CONSIGNE: Pouvez-vous recopier mot pour mot le passage de l'extrait ci-dessous sur l'état d'urgence, en commençant aux mots « Un basculement décisif » et en vous arrêtant après « qu’en soit l’issue. » ?

EXTRAIT:
****************

Ce pire qui nous inspire (Alain Brossat)

14 Août 2016 , Rédigé par Repères anti-racistes Publié dans #Libertés, #Police Justice

Publié le 11 août 2016 sur le site "Entre les lignes, entre les mots"

L’UJFP signale en particulier à ses lecteurs cet article remarquable d’Alain Brossat, qui donne à réfléchir sur ce que nous vivons, et aère l’esprit encombré de toutes les logorrhées débilitantes actuelles...
Il soumet une analyse fouillée de la convergence soulignée et souhaitée entre l’état d’urgence permanent (installé en Israël depuis...1950 !) et de celui qui se développe en France. Il analyse aussi ce que révèle cette convergence volontaire : la construction d’une forme singulière de "démocratie" occidentale.

Un basculement décisif est en train de se produire subrepticement dans la politique conduite par nos gouvernants. Cette bifurcation se produit au point de jonction de la politique intérieure et extérieure. Elle présente également la caractéristique de ne porter la marque d’aucun parti de gouvernement en particulier – elle est l’œuvre des socialistes et de leurs alliés pour la simple raison que ce sont ceux-ci qui sont actuellement aux affaires, comme elle pourrait l’être aussi bien de leurs concurrents ; on a pu en relever les prémisses sous Sarkozy déjà, et ce mouvement se poursuivra au delà des péripéties de l’élection présidentielle à venir, quelle qu’en soit l’issue.

****************

DONNÉES BRUTES:
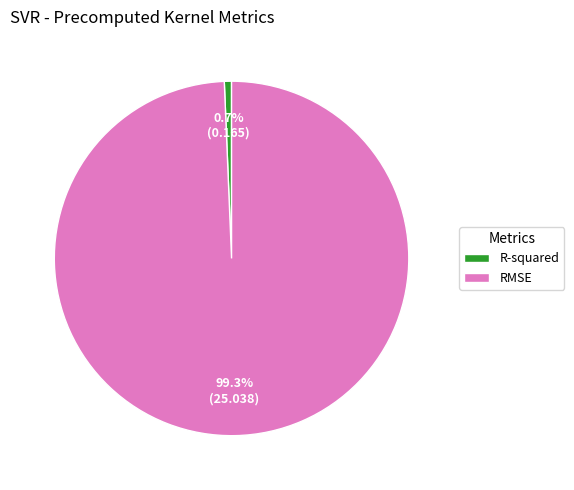

To the nearest percent, what portion does RMSE represent?

99%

****************

CORRIGÉ:
Un basculement décisif est en train de se produire subrepticement dans la politique conduite par nos gouvernants. Cette bifurcation se produit au point de jonction de la politique intérieure et extérieure. Elle présente également la caractéristique de ne porter la marque d’aucun parti de gouvernement en particulier – elle est l’œuvre des socialistes et de leurs alliés pour la simple raison que ce sont ceux-ci qui sont actuellement aux affaires, comme elle pourrait l’être aussi bien de leurs concurrents ; on a pu en relever les prémisses sous Sarkozy déjà, et ce mouvement se poursuivra au delà des péripéties de l’élection présidentielle à venir, quelle qu’en soit l’issue.